COMPLETE THE FOLLOWING –
**A)** According to the excerpt on the word translation system, how was the system changed to try to improve its performance?
**B)** Resume the excerpt on the word translation system from the point where it stops.

EXCERPT TO READ –
★ ★ ★ ★
Below I check out how the system works - I enter any random word and see what translation the system finds for it, if finds any at all.

In [5]:
for x in range(100):
    word = input('Look up word or say stop: ')
    if word == 'stop':
        break
    else:
        try:
            print(ru_dictionary.translate_nearest_neighbour(en_dictionary[word]))
        except:
            print('No such word')

Look up word or say stop: beautiful
настрой
Look up word or say stop: building
здание
Look up word or say stop: day
день
Look up word or say stop: cat
котик
Look up word or say stop: sun
бесконечный
Look up word or say stop: mano
мано
Look up word or say stop: swim
штурвал
Look up word or say stop: ship
знать
Look up word or say stop: island
остров
Look up word or say stop: chest
сундук
Look up word or say stop: dorin
дорин
Look up word or say stop: monkey
рия
Look up word or say stop: workshop
настолько
Look up word or say stop: stop


# Finding matches

The system clearly doesn't work well, as the test in the previous cell shows. I tried to improve its performance by making it look for the closest matches only among 3 most common words appearing in the parallel target segments.
★ ★ ★ ★
(Data excerpts)
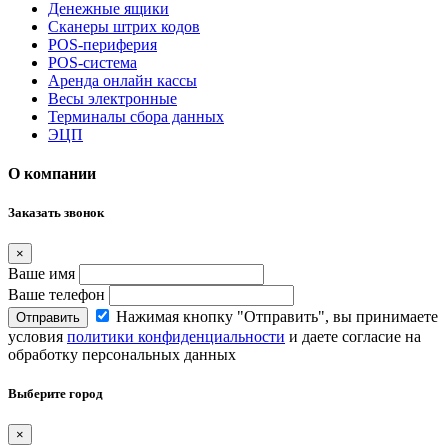
Денежные ящики
Сканеры штрих кодов
POS-периферия
POS-система
Аренда онлайн кассы
Весы электронные
Терминалы сбора данных
ЭЦП
О компании
Заказать звонок
×
Ваше имя
Ваше телефон
Нажимая кнопку "Отправить", вы принимаете
Отправить
условия
политики конфиденциальности
и даете согласие на
обработку персональных данных
Выберите город
×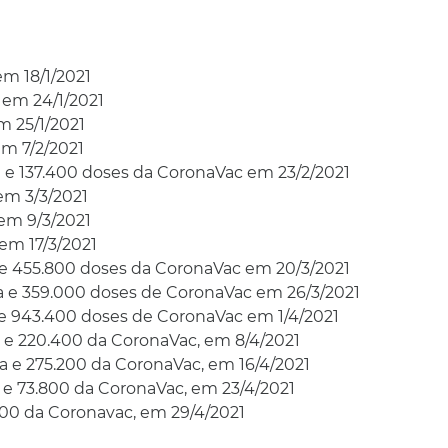
m 18/1/2021
 em 24/1/2021
m 25/1/2021
m 7/2/2021
 e 137.400 doses da CoronaVac em 23/2/2021
em 3/3/2021
em 9/3/2021
em 17/3/2021
 e 455.800 doses da CoronaVac em 20/3/2021
a e 359.000 doses de CoronaVac em 26/3/2021
 e 943.400 doses de CoronaVac em 1/4/2021
 e 220.400 da CoronaVac, em 8/4/2021
 e 275.200 da CoronaVac, em 16/4/2021
 e 73.800 da CoronaVac, em 23/4/2021
800 da Coronavac, em 29/4/2021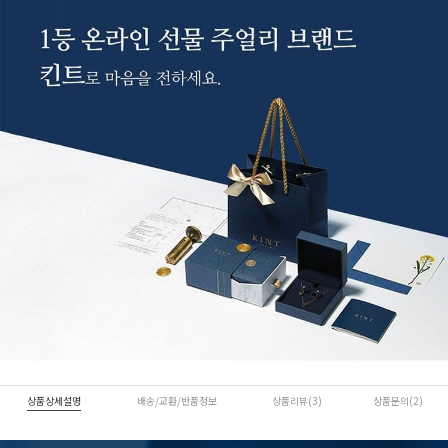
상품상세설명
배송/교환/반품정보
상품리뷰(3)
상품문의(2)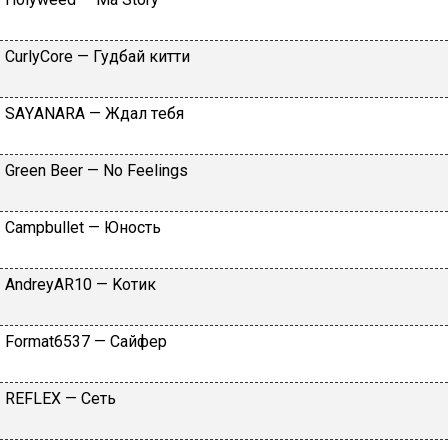
CurlyCоre — Гудбaй китти
SАYАNАRА — Ждaл тeбя
Grееn Bееr — Nо Fееlings
Саmрbullеt — Юнocть
АndrеyАR10 — Koтик
Fоrmаt6537 — Caйфep
RЕFLЕХ — Ceть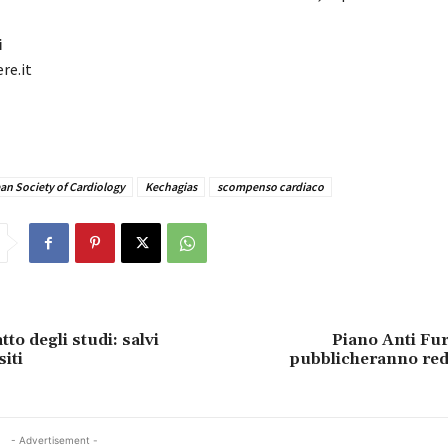
i
re.it
an Society of Cardiology
Kechagias
scompenso cardiaco
tto degli studi: salvi
Piano Anti Fur
siti
pubblicheranno reddi
- Advertisement -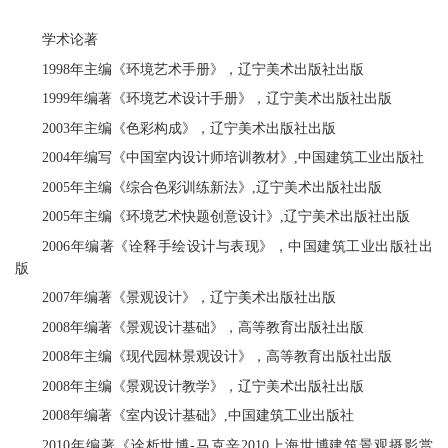
学术论著
1998年主编《环境艺术手册》，辽宁美术出版社出版
1999年编著《环境艺术设计手册》，辽宁美术出版社出版
2003年主编《色彩构成》，辽宁美术出版社出版
2004年编写《中国室内设计师培训教材》,中国建筑工业出版社
2005年主编《综合色彩训练新法》,辽宁美术出版社出版
2005年主编《环境艺术快题创意设计》,辽宁美术出版社出版
2006年编著《诠释手绘设计与表现》，中国建筑工业出版社出
版
2007年编著《景观设计》，辽宁美术出版社出版
2008年编著《景观设计基础》，高等教育出版社出版
2008年主编《现代园林景观设计》，高等教育出版社出版
2008年主编《景观设计教学》，辽宁美术出版社出版
2008年编著《室内设计基础》,中国建筑工业出版社
2010年编著《诠析世博-马克辛2010上海世博建筑景观摄影赏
★ ★ ★ ★
RESULTS FOR THE EXERCISE –
**A)** It was made to look for the closest matches only among the 3 most common words appearing in the parallel target segments.

**B)**
In [6]:
# loading .csv corpus

path = 'pi2.csv'
source_lang = 'English'
target_lang = 'Russian'

source_list, target_list = load_separate_corpora_from_csv(path, source_lang, target_lang)

In [13]:
import pickle

# loading pickled keywords

with open('keywords.pkl', 'rb') as f:
    keywords = pickle.load(f)

# loading pickled clean corpora

with open('clean_en_corpus.pkl', 'rb') as f:
       clean_en_corpus = pickle.load(f)
with open('clean_ru_corpus.pkl', 'rb') as f:
       clean_ru_corpus = pickle.load(f)

Next I'm building a dictionary where the keys are terms from the EN corpus and values are top 3 most common words in the parallel segments of the RU corpus. To narrow down the pool further, I will be only looking at words of the same POS (part of speech).

In [14]:
from collections import Counter
noun_list = ['NOUN']
verb_list = ['VERB', 'INFN']
ad_list = ['ADJ', 'ADJF', 'ADJS', 'ADVB', 'ADV', 'ADVB']     # both adverbs and adjectives

short_keywords = [keyword for keyword in keywords if len(keyword.split()) == 1]     # only looking at unigrams
clean_corpus_as_dict = dict(zip(clean_en_corpus, clean_ru_corpus))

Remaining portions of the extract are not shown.